A pesar de los últimos y agonizantes rayos de sol, el calor sofocante se filtraba por todos los recovecos de la ciudad, salvándose únicamente de aquél castigo infernal, los oasis auspiciados por los aires acondicionados y los climatizadores. Bajo el cielo purpúreo del anochecer, en la ciudad dormitorio se alzaban bloques de hormigón que brotaban, sin un orden aparente, de un suelo cada vez más costoso y, al mismo tiempo, más yermo. La luz artificial empezó a sesgar la oscuridad que lenta e inexorablemente se cernía sobre el barrio, privando a los habitantes de aquellos monolitos verticales, la visión del manto de estrellas del firmamento.
Las cocinas eran ahora las protagonistas de la noche. Sartenes y ollas se convertían en el centro de atención de miles de habitantes de aquel hormiguero humano. Alejandra, con un derrame en su ojo izquierdo y con los labios ensangrentados, preparaba la cena para su hija Inés y para su marido Ignacio. Las lágrimas afloraron irremediablemente, dificultando la visión de los objetos que la rodeaban. La mujer se recogió el pelo rizado con una goma elástica y escupió sangre en la pila. Su corazón palpitaba con fuerza y, una cada vez mayor sensación de ahogo se apoderaba de ella.

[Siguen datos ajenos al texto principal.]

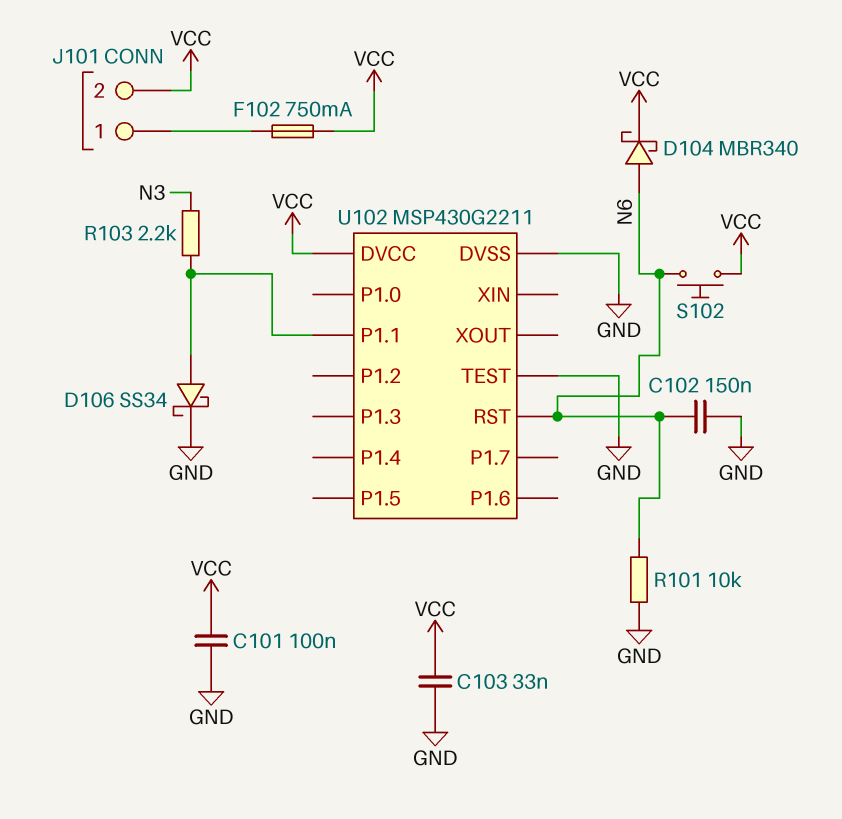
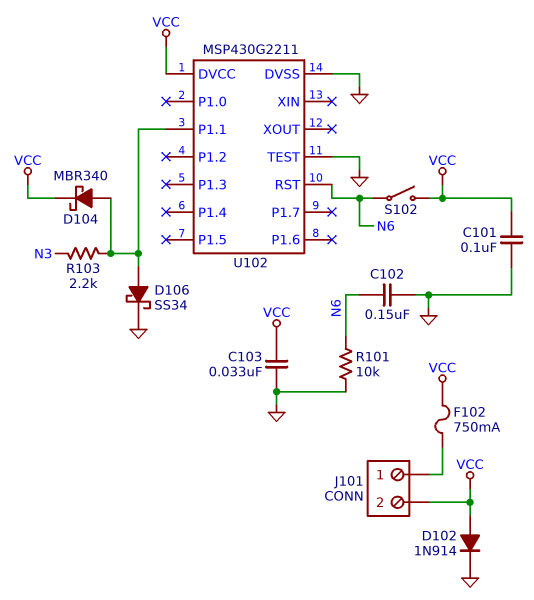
D102: none -> diode 1N914 (A VCC, K GND)
D104: schottky MBR340 (A N6, K VCC) -> schottky MBR340 (A U102/P1.1, K VCC)
S102: button (N6, VCC) -> switch (N6, VCC)

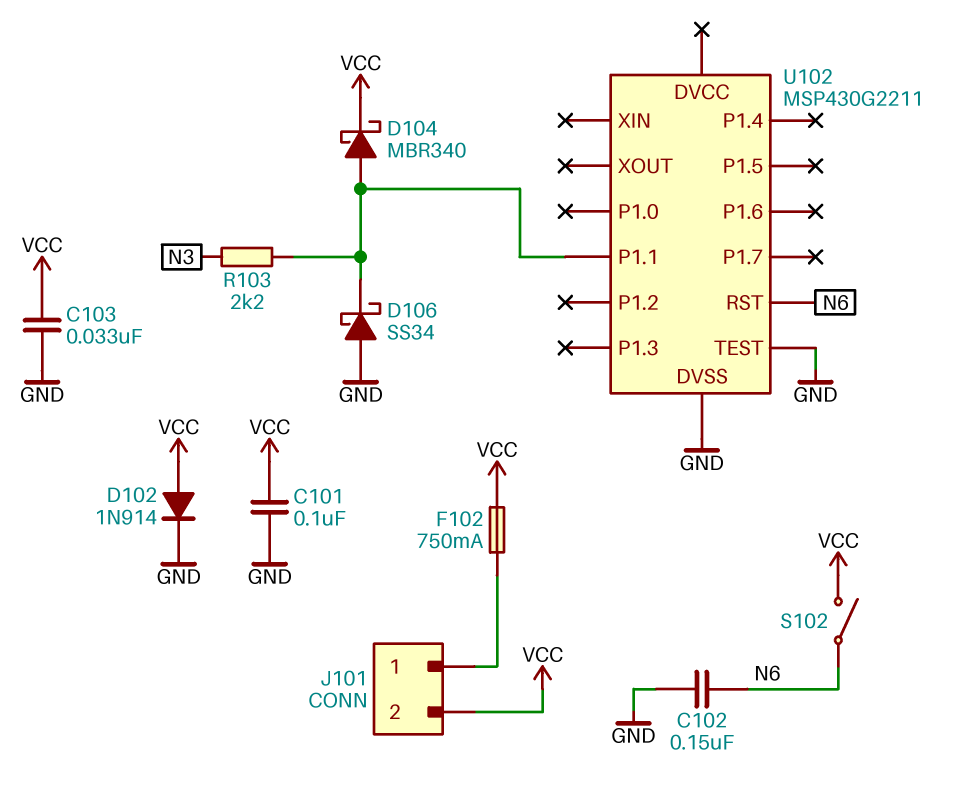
D106: schottky SS34 (A U102/P1.1, K GND) -> schottky SS34 (A GND, K U102/P1.1)
R101: 10k (GND, N6) -> none
U102 pin DVCC: VCC -> none

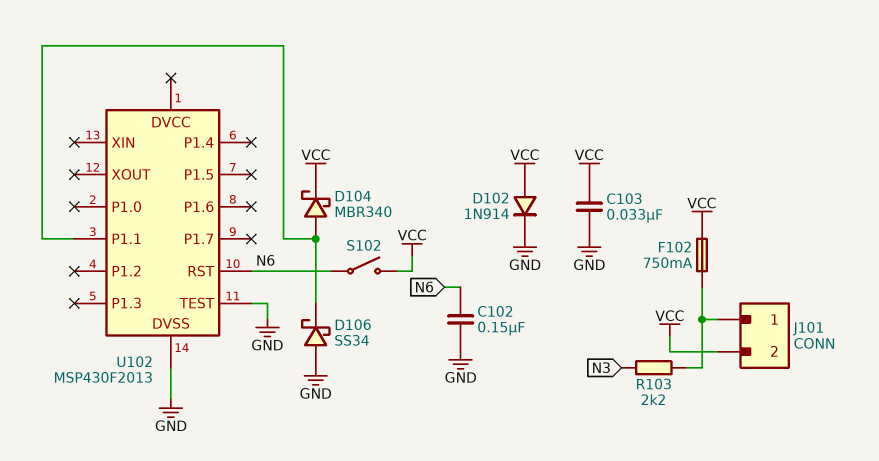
C101: 100nF (GND, VCC) -> none
R103: 2.2k (N3, U102/P1.1) -> 2.2k (J101/1, N3)
U102: MSP430G2211 -> MSP430F2013

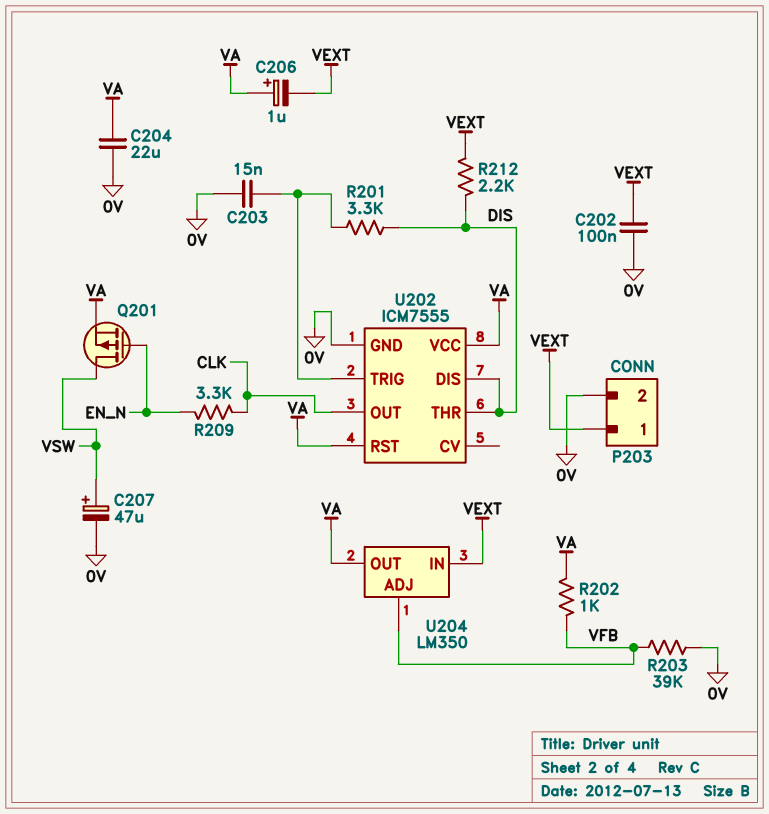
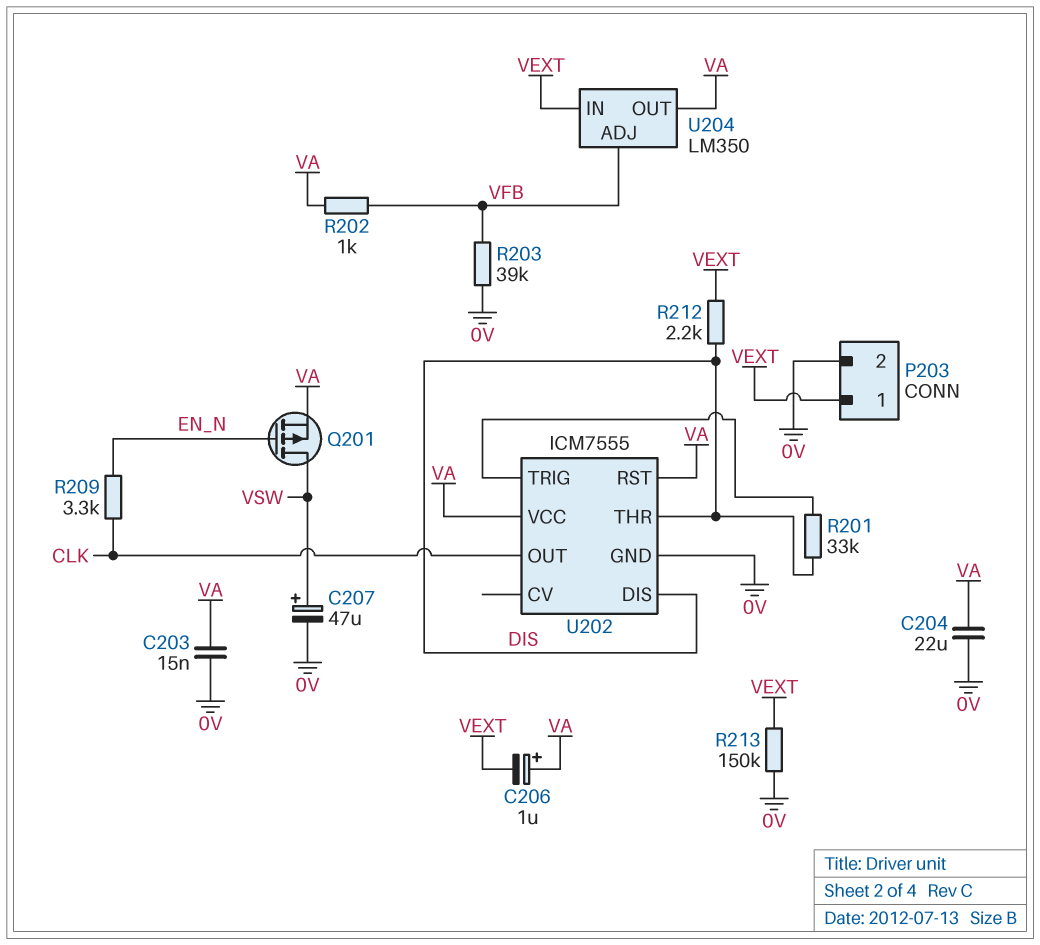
C202: 100nF (0V, VEXT) -> none
C203: 15nF (0V, U202/TRIG) -> 15nF (0V, VA)
R201: 3.3k (DIS, U202/TRIG) -> 33k (DIS, U202/TRIG)
R213: none -> 150k (0V, VEXT)

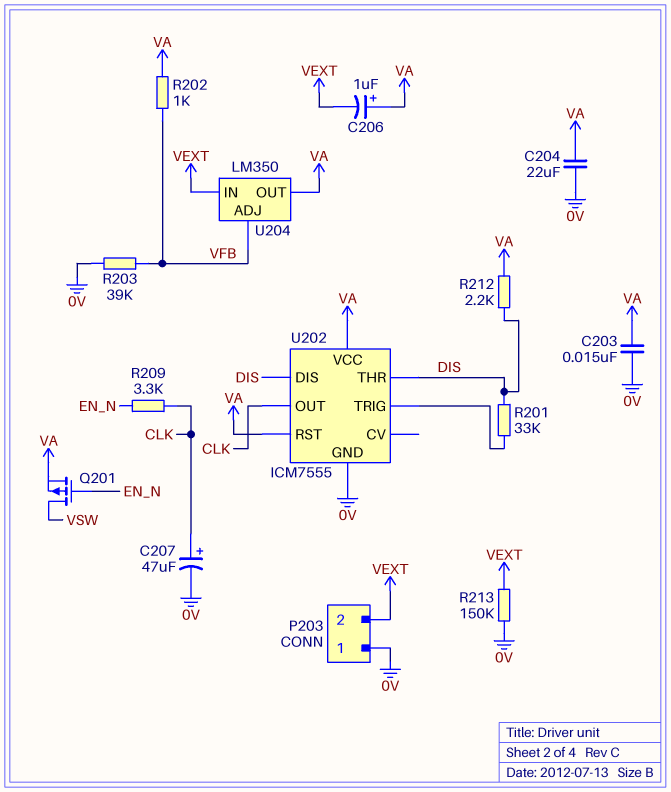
C207: 47uF (plus VSW, minus 0V) -> 47uF (plus CLK, minus 0V)
P203 pin 1: VEXT -> 0V
P203 pin 2: 0V -> VEXT
R212: 2.2k (DIS, VEXT) -> 2.2k (DIS, VA)

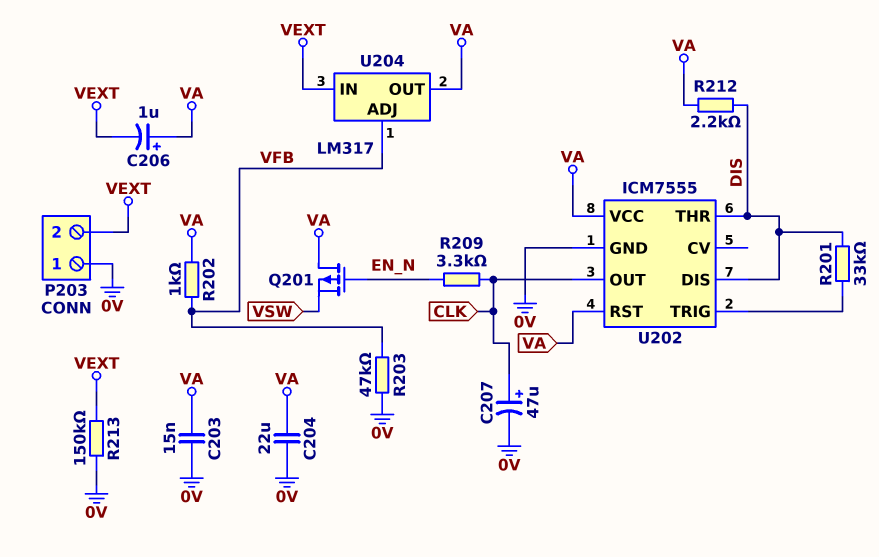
Q201: PMOS (G EN_N, D VSW, S VA) -> PMOS (G EN_N, D VA, S VSW)
R203: 39k (0V, VFB) -> 47k (0V, VFB)
U204: LM350 -> LM317

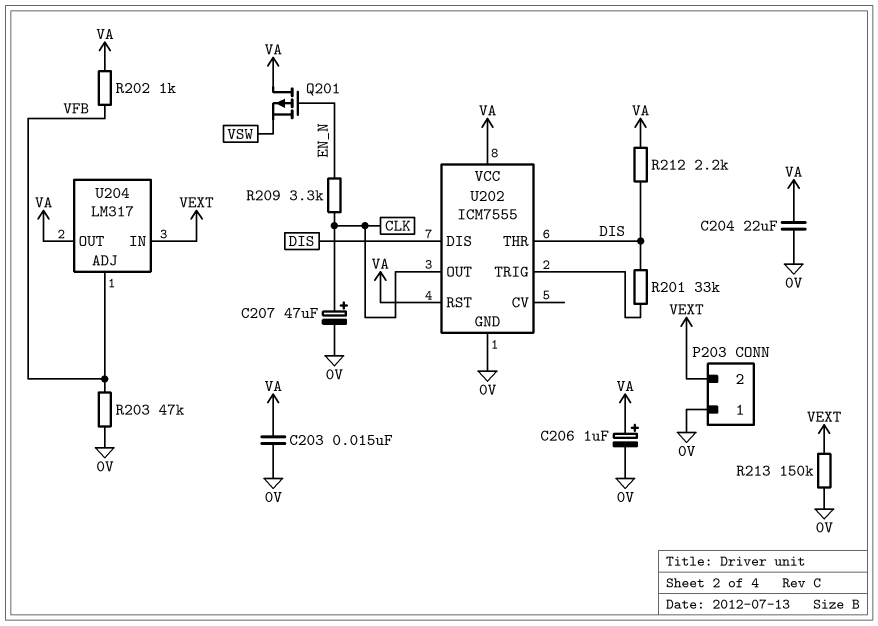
C206: 1uF (plus VA, minus VEXT) -> 1uF (plus VA, minus 0V)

El sudor afloraba en su flaco y lánguido cuerpo. El calor era asfixiante. Se sirvió un vaso de agua y sosteniéndolo con la mano temblorosa, empezó a beber lentamente.
Algo frío e inhumano rozó levemente su espalda desnuda. El vaso se precipitó al suelo rompiéndose en mil pedazos, desparramando el agua sobre las grises baldosas.
–Mala puta, si no eres mía, no serás de nadie, te voy a matar –Murmuró pausadamente Ignacio al mismo tiempo que apuntaba con una escopeta de caza la espalda de la mujer.
Las piernas de Alejandra apenas sostenían su castigado y debilitado cuerpo. No podía casi respirar, era incapaz de articular palabra alguna. Su mano derecha se apoyó sobre el frío mármol de la cocina, cerró los ojos sumergiéndose en la oscuridad y esperó a que el verdugo ejecutara su voluntad.
Un grito desgarrador de Ignacio a espaldas de Alejandra hizo que la mujer abriera los ojos. Ella esperaba oír un disparo y caer muerta en ese instante, pero aquel aullido de animal herido la sacó de su maléfico letargo. Alejandra se dio media vuelta y con espanto vio a su marido intentando extraer una navaja suiza clavada en su pie izquierdo, al mismo tiempo que gritaba y maldecía. El arma de fuego estaba tendida en el suelo, y detrás de Ignacio, la pequeña Inés gravaba la escena con una cámara digital, sosteniendo el artilugio con sus manos manchadas en sangre. La madre observó de hito en hito la escena; el padre intentando sacarse el cuchillo de su pie y la hija filmando aquel horror. Ignacio se vio incapaz de liberarse de la navaja, optó por volver a coger la escopeta, y fue entonces cuando un golpe seco y metálico en su cabeza, le dejó inconsciente en el piso de la cocina.
Alejandra, aún con el cazo en la mano, observó los ojos negros y vidriosos de la niña. Inés, la pequeña de once años, dejó la cámara en el suelo y corrió hacia la madre llorando, buscando refugio en los brazos de la mujer.
-No serás una más, no serás una más… -Dijo entre sollozos la niña.